Dr. Lapin had received details of the binary code in which the Coober Pedy space crafts’ data was recorded shortly before conducting field experiments with the newly discovered rare Arachnis Pittoiletis species of spiders. Dr. Lapin had noted that whenever Andrew Murrell was playing loud music on the western observing field at Wiruna, the spiders stopped whatever they were doing, and broke into what appeared to be line dancing. He soon realised though, that they were leaving in the dust, footprints in a series of dots and dashes amounting to the same binary code discovered in the space craft at Coober Pedy, translation of which revealed that these arachnids had been selectively bred by the Philosoraptures to assist in insect control. The insects of most concern were the Paleomega Ticks, whose bites injected an enzyme resulting in sterility in most species of Dinosaurs, and of itself, and threatened extinction of the genus even before the intervention of the asteroids.

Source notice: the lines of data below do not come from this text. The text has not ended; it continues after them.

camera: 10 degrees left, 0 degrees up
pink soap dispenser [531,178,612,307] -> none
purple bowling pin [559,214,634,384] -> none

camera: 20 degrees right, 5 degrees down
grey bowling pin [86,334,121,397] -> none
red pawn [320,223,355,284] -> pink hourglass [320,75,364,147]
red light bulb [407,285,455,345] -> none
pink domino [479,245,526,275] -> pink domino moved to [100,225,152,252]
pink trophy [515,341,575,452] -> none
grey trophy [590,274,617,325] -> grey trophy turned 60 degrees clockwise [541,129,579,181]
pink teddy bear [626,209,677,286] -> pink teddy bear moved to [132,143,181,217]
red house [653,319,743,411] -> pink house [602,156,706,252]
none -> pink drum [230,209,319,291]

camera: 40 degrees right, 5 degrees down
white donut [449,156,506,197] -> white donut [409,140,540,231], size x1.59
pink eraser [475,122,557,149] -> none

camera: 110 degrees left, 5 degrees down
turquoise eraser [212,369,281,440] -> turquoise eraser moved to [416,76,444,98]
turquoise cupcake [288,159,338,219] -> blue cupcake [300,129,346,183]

The Line Dancing Spiders’ Lead Dancer posing for a photograph The spiders were moderately telepathic, enabling co-operation in tapping out elaborate messages, and for several million years had been unsuccessfully attempting communication with Kangaroos, which were bipeds of around Philosorapture size and posture. They avoided Emus though, being spider eaters.

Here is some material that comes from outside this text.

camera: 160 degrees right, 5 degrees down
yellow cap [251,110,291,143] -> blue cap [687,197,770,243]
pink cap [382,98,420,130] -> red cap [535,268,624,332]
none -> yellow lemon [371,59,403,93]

Messages could be sent to the spiders in the form of musical scales, which were produced by Scott Muesli, Curator of Spiders from the Australian Museum, by varying the pitch of his chainsaw in the eastern observing field at Wiruna. The spiders have already been promised two rabbits per week, in return for keeping the under side of the pit toilet seats clear of Red-Back spiders, who traditionally sought out such places to protect themselves from asteroid impacts, in a demonstration of long lasting ancestral memory.

The ancestors of this small group had survived the nuclear winter following on the asteroid impact, by feeding on a Brontosaurus preserved in permafrost for 122 years.

To keep them happy, they have been told that the new re-enforced concrete slabs over the quadraphonic neutrino detector, are actually asteroid shelters constructed for their benefit - which, in a sense, is literally true, if only as a second usage.

Dr. Lapin is continuing a dialogue drawing on the spiders traditional history to try to cross-relate events as recorded by them to Geological and Anthropological history. One interesting discovery, was their story about the first Australians, some 60,000 years ago, had actually invented the telescope. This knowledge was lost when Australia slipped from being a green and well-watered land, to a desert in which survival was desperate and marginal. The didgeridoo, they reported, was a lensless memory of the original instrument, amongst a society which had lost touch with its original technology - the didgeridoo thus being used to amplify sound nowadays rather than light.

The Curator of Spiders, Mr Muesli, has been fine tuning his chainsaw in anticipation of further discoveries.